Chambers: Our mortgage group formulated our new multifamily strategy. We have always had a huge multifamily clientele; it has been a profitable business for us. In Seattle, for example, 40 percent of our client base has been in multifamily. So, we want to grow that part of our business and sell it as one of KeyBank’s strong points.
MHN: Do your lending activities encompass affordable housing properties?
Chambers: We focus on market-rate housing, as we have separate divisions that handle affordable housing and seniors housing.
MHN: The recession and the weakened job market have taken a toll on multifamily housing across the country. What is the current state of the multifamily market in the region you cover?
Chambers: I’m very fortunate. In Seattle, unemployment is far below the national average, and while we did experience the recession, a lot of companies here were not as deeply affected as others. There are a lot of headquarters in the Seattle area that are doing quite well. In Portland, unemployment is higher, but people just flat out want to live there. There is more population increase there than job increase, but that bodes well for multifamily. Salt Lake City, however, is a different microcosm; it’s very unique. But in all the markets we serve, none of them has experienced the pain of places like Detroit and areas of Florida.
MHN: In terms of financing, how do you think the multifamily sector is faring compared to the office and retail sectors?
Chambers: Looking at the office, retail and multifamily sectors, multifamily is the last to be hit in a real estate market downturn and likely the first to come out of it. Looking at the current cycle, we are coming out if it; multifamily is emerging as the property type that is coming through it faster. Multifamily is more responsive because of the shorter leases, compared to office and retail where many tenants sign leases for 10, 20 years. So multifamily can re-price sooner.
MHN: As the country eases out of the recession, are you seeing any discernible changes in multifamily lending activity in your office?
Chambers: There is a lot more sales activity, and along with that, there’s a need for acquisition financing. My phone has been ringing with a steady increase since January.
MHN: The market is bouncing back, but it won’t soon return the glory days of 2007. Are you altering your approach as the market changes?

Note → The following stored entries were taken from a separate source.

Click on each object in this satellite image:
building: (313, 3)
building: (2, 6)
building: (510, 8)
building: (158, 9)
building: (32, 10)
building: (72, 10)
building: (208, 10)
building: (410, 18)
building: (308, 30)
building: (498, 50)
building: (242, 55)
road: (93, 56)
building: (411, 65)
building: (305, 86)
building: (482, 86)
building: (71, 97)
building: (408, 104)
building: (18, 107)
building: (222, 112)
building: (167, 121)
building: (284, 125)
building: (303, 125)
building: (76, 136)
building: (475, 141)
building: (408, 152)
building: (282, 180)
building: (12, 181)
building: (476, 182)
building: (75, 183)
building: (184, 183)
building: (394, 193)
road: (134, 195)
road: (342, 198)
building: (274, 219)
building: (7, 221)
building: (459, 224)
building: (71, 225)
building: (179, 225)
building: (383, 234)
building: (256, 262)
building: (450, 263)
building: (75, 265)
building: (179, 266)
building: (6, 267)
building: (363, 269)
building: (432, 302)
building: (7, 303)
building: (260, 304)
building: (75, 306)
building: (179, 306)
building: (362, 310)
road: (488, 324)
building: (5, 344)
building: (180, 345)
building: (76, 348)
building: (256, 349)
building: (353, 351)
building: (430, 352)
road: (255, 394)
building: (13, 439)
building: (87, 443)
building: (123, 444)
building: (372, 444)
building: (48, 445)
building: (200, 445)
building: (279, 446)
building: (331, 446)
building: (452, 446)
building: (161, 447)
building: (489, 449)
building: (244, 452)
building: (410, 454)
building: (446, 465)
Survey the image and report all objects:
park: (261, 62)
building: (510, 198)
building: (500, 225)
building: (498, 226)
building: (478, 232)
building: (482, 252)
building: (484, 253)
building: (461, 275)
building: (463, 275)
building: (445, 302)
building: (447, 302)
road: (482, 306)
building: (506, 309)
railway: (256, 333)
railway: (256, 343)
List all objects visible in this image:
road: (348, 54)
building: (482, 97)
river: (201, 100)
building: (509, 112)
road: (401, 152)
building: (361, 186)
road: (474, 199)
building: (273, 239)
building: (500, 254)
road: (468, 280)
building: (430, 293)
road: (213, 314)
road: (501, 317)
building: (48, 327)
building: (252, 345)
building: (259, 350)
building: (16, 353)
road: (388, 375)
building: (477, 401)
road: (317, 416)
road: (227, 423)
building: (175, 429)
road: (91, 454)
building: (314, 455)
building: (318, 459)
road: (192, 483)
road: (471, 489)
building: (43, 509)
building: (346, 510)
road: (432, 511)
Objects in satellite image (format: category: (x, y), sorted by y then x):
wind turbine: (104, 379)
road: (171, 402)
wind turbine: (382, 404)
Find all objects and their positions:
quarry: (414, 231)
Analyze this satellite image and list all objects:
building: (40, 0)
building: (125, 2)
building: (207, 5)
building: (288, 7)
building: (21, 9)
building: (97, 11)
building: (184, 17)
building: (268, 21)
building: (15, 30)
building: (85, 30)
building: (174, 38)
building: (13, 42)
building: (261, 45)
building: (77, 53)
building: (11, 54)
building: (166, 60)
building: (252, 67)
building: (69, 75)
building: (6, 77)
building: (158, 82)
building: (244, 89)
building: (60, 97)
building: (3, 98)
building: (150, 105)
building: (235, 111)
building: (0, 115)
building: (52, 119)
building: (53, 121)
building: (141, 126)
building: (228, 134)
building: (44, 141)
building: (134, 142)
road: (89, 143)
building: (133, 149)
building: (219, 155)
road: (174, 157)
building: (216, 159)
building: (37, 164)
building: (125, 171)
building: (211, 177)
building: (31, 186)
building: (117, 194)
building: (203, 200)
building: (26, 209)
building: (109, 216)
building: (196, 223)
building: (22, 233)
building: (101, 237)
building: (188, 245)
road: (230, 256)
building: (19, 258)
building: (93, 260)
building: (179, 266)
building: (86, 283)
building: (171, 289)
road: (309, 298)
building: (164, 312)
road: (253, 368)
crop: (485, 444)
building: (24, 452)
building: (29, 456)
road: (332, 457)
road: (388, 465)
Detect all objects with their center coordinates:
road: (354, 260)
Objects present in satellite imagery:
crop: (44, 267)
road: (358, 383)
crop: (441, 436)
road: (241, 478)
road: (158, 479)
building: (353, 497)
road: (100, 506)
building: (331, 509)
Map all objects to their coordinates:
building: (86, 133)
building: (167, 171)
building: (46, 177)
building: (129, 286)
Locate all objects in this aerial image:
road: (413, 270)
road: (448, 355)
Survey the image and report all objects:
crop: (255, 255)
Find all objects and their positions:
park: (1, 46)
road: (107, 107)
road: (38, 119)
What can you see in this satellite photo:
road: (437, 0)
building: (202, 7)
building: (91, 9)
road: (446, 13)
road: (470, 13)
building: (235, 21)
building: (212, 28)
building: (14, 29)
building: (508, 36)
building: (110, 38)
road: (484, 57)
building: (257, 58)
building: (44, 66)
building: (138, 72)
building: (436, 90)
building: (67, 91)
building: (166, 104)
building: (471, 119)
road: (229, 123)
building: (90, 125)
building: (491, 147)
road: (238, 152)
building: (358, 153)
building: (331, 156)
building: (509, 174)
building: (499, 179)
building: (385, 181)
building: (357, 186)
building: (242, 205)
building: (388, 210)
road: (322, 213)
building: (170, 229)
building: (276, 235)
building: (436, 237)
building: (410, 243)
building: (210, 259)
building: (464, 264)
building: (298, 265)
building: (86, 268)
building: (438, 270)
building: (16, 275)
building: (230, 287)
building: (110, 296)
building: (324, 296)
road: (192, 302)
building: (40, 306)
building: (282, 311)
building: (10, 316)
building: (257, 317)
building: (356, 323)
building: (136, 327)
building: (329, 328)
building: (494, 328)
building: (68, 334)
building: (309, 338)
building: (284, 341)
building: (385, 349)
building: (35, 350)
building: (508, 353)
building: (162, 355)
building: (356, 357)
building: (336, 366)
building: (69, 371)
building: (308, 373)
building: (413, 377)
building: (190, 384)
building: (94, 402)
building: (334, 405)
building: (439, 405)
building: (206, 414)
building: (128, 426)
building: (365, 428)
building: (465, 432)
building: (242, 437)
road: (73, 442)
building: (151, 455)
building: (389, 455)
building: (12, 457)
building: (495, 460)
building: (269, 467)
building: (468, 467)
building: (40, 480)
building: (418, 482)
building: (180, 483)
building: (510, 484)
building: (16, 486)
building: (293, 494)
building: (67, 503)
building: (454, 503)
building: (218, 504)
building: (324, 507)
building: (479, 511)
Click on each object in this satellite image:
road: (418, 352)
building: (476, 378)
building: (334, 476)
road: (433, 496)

Chambers: Things are different now, and our strategy is different. We are chasing clients, not loans. And we really want to know the client and have a deeper relationship. We want to make sure our brand in the market is to provide comprehensive banking services from interim financing to permanent financing, from investment banking to treasury management, and loan servicing. We’re looking for a profitable relationship that benefits us as well as the client, a relationship that is profitable beyond the loan, beyond the borrowing relationship.